You can also use _any_ of the methods from BIDS 2-4 (e.g. [SparsePCA()](https://scikit-learn.org/stable/modules/generated/sklearn.decomposition.SparsePCA.html), [Kernel PCA](https://scikit-learn.org/stable/modules/generated/sklearn.decomposition.KernelPCA.html#sklearn.decomposition.KernelPCA), [umap.UMAP()](https://umap-learn.readthedocs.io/en/latest/index.html), etc).

### We will now train an FFNN on this autoencoder generated latent space to predict T2 Diabetes

In [None]:
parameters = {'solver': ['adam'], 'max_iter': [300,500,700], 'alpha': 10.0 ** -np.arange(1, 10), 'hidden_layer_sizes':[(50,100),(100,200),(50, 100,200), (100,200,300)] , 'random_state':[CID], 'activation':['relu']}
clf_lat = GridSearchCV(MLPClassifier(), parameters, n_jobs=-1)

In [None]:
### this may take 2-5 minutes to run depending on your hardware
clf_lat.fit(train_latent, y_train)

In [None]:
# Predicting y for X_val
y_pred = clf_lat.predict(test_latent)
cmat = confusion_matrix(y_test, y_pred)
printPerformance(cmat)

We can see that it is not performing as well as some of our previous models, however we have not tuned the hyperparamaters of this model. This can take a few hours to train an autoencoder to get a good performance. In an ideal setting we would itterate over various paramters however for today you can try change the dimensions of the latent space and see if you can get an improvement. 

### We can also use PCA (or other methods) for dimensionality reduction and build models on the PCA components

In [None]:
pca = PCA(n_components=50) # if you've changed the latent space dimension for AEs, change it here too
train_components = pca.fit_transform(X_train_scaled)
test_components = pca.transform(X_test_scaled)

Remember you can change `GridSearchCV` below for another method...

In [None]:
parameters = {'solver': ['adam'], 'max_iter': [300,500,700], 'alpha': 10.0 ** -np.arange(1, 10), 'hidden_layer_sizes':[(50,100),(100,200),(50, 100,200), (100,200,300)] , 'random_state':[CID], 'activation':['relu']}
clf_pca= GridSearchCV(MLPClassifier(), parameters, n_jobs=-1)

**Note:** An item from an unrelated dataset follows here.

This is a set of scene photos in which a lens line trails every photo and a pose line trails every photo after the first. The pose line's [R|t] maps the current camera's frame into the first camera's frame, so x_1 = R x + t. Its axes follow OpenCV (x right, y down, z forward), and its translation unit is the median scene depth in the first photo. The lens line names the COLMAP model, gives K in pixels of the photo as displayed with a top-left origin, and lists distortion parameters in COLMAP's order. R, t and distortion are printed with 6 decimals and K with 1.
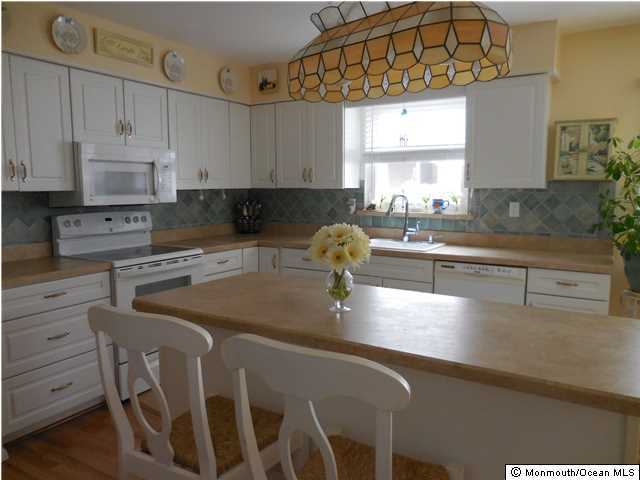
lens RADIAL K [[484.2, 0, 320.1], [0, 484.2, 240.0], [0, 0, 1]] dist [-0.014639, -0.000518]
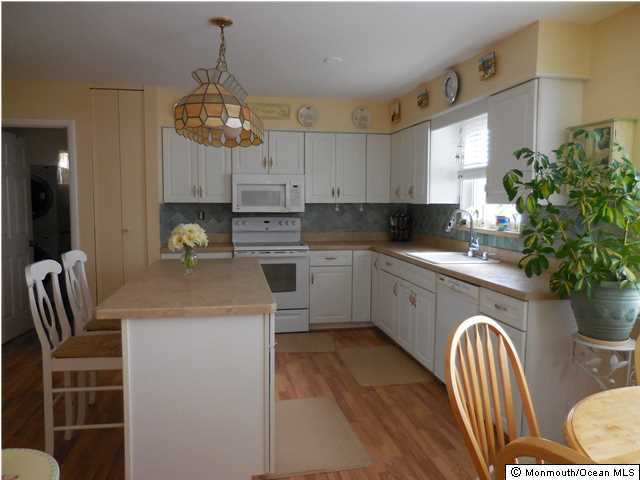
lens RADIAL K [[484.2, 0, 318.1], [0, 484.2, 240.0], [0, 0, 1]] dist [-0.014639, -0.000518]
pose [[0.670837, 0.065192, -0.738734, 0.790302], [-0.088748, 0.996027, 0.007306, -0.011513], [0.736276, 0.060660, 0.673957, 0.092970]]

### this may take 2-5 minutes to run depending on your hardware
clf_pca.fit(train_components, y_train)

#Predicting y for test data 
y_pred = clf_pca.predict(test_components)
cmat = confusion_matrix(y_test, y_pred)
printPerformance(cmat)

Although the autoencoder did not perform the best (depsite being a neural network), perhaps with further hyperparameter tuning and training it could.

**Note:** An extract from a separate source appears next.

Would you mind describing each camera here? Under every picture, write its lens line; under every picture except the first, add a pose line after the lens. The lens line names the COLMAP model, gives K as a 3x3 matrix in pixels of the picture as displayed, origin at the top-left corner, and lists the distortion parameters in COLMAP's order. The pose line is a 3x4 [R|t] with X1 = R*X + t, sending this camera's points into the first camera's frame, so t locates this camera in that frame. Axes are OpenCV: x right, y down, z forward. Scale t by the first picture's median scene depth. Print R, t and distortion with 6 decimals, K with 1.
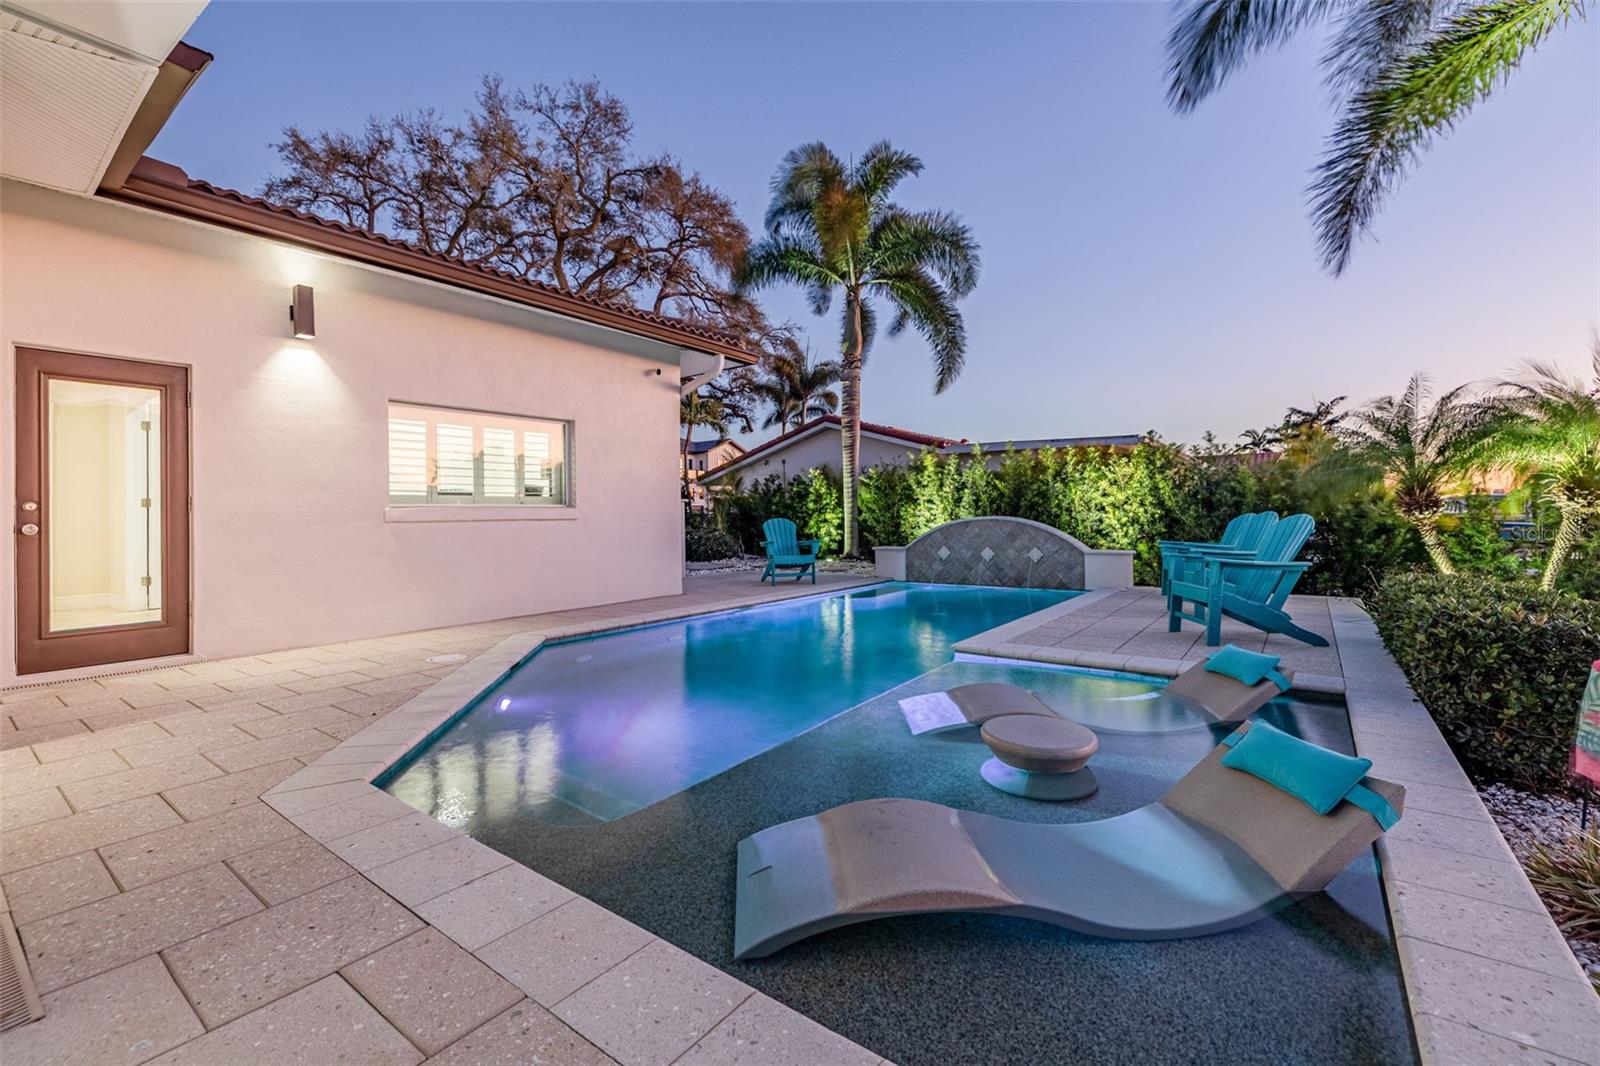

Considering the baseline test accuracy was 54%, our neural networks have shown an improvement with an accuracy of 84%.

# What's Next?
We have walked through how to implement MLPClassifiers, MLPRegression (autoencoder) 
- Its important to note the MLPClassifier and MLPRegression only capture a small amount of what is possible with deep learning.
- Deep learning involves many of the concepts we have covered in BIDS, from regularisation to kernels, however it also typically requires larger datasets to extract the relevant data structures.
- If you want to explore deep learning after completing BIDS, you can start with different frameworks such as [TensorFlow](https://www.tensorflow.org), [PyTorch](https://pytorch.org) and [keras](https://keras.io).

For now, try to further your understanding and practice with simpler NNs:
- Try using a different scaling for instance: ```robust_scale``` / ```RobustScaler```, ```power_transform``` / ```PowerTransformer``` as these may considerably change your model performance.
- Change certain parameters such as latent space dimensions (number of components) in PCA.
- Use a different dataset for a regression problem.
- Try run a GridSearchCV on the Autoencoder model (note this will increase training time and RandomizedSearchCV will be faster!)